There is more disconent with our Congress, with the presidency, and the judiciary, that totals up to more unrest brewing than in the 60's when the ancien regime truly began to crumble. And in a way, the events we've beheld in Congress, in the Supreme Court's rigging, and in the failure of the presidency that has resulted repeatedly in executive actions that are not Constitutional, we have evidence that the republic has already failed.

In a nation where the military cannot lead a coup, we will be left with some degree of martial law when it happens, but will be waiting for as yet unknown forces to step to the fore and establish the new paradigm.

The real question will be how long the populace will endure chaos before coalescing behind a new Caesar, or a Senate.

And, in a rare moment of leniency towards Trump, I don't think he is the cause so much as the instrument. After all, he got elected when enough voters got sick of the ultimatums preseented by the two-party monopoly on power. He has never been a leader, and has always ridden the wave, whether a punk on TV, an opportunist in the real estate mafia, or as a populist who took office out of ego after being shamed at the White House Press Dinner.

All the revolution is waiting for is a voice, and that voice isn't Trump. It will be some other, more like the Socialists of the '20's and '30's, even if not built on Socialism.
 
Taha fall of Rome was circa the fourth century, this is the first century B.C.

Let's not get carried away with the hyperbole, we were an apartheid state 80 years ago and we're not back there yet.

┄┄┄┄┄┄┄┄┄┄┄┄┄┄┄┄┄┄┄┄

■ TO DO
**A)** Return the part of the passage on American political discontent between "The real question" and "built on Socialism.", inclusive, copied word for word.
**B)** Pick up the passage on American political discontent after its final sentence and keep writing it.

■ SOURCE MATERIAL
┄┄┄┄┄┄┄┄┄┄┄┄┄┄┄┄┄┄┄┄

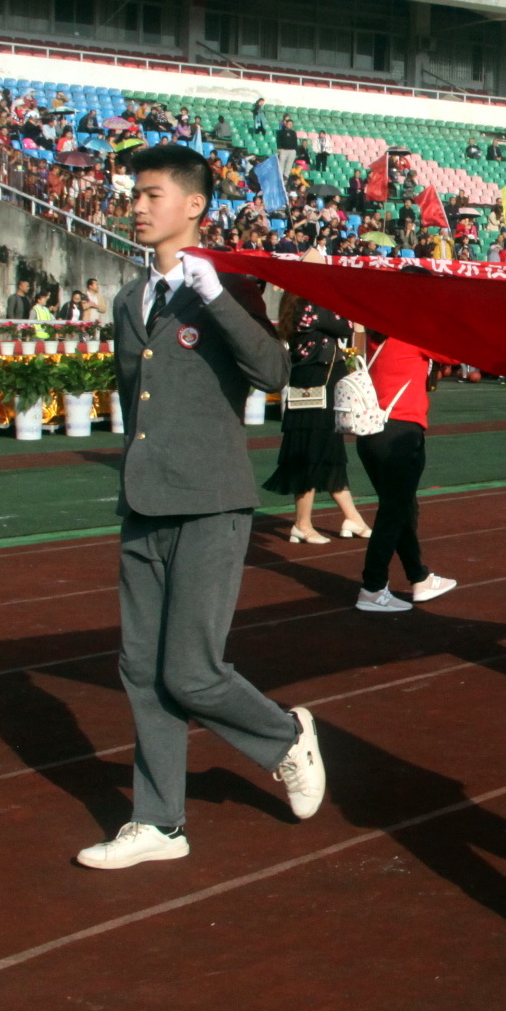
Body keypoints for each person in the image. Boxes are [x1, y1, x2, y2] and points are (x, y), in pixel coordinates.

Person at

┄┄┄┄┄┄┄┄┄┄┄┄┄┄┄┄┄┄┄┄

■ SET OF ANSWERS
**A)**
The real question will be how long the populace will endure chaos before coalescing behind a new Caesar, or a Senate.

And, in a rare moment of leniency towards Trump, I don't think he is the cause so much as the instrument. After all, he got elected when enough voters got sick of the ultimatums preseented by the two-party monopoly on power. He has never been a leader, and has always ridden the wave, whether a punk on TV, an opportunist in the real estate mafia, or as a populist who took office out of ego after being shamed at the White House Press Dinner.

All the revolution is waiting for is a voice, and that voice isn't Trump. It will be some other, more like the Socialists of the '20's and '30's, even if not built on Socialism.

**B)**
I initially thought NHU was referring to the end of the Roman Republic, which might be dated to 42 B.C. at the Battle of Philippi when the forces of Octavian and Mark Antony defeated those of Brutus and Cassius, but upon re-reading his post realized he was talking about the Empire not the Republic. In any case, the Shakespeare is worth a read:

My partner and I visited the city of Philippi at the beginning of June, and although it is impossible today to know the exact location of the battle, we stood on a rise amidst the ruins of the city and, looking out onto the plain upon which the battle was fought, pondered how the Mediterranean world--and therefore our world--might have been different had Brutus and Cassius prevailed. It is the setting for the last scene in Shakespeare's "Julius Caesar" in which, after the battle and Brutus' death, Antony pays tribute to him:

This was the noblest Roman of them all.
All the conspirators save only he
Did that they did in envy of great Caesar.
He only in a general honest thought
And common good to all made one of them.
His life was gentle and the elements
80 So mixed in him that nature might stand up
And say to all the world “This was a man.”


The Thracian city of Philippi was conquered by Philip II, father of Alexander the Great in the mid-4th century B.C., who then named it after himself. The impressive ruins are of the city that Octavian--later the Emperor Augustus--and later emperors built on the site. St. Paul preached there, the first city in Europe he visited.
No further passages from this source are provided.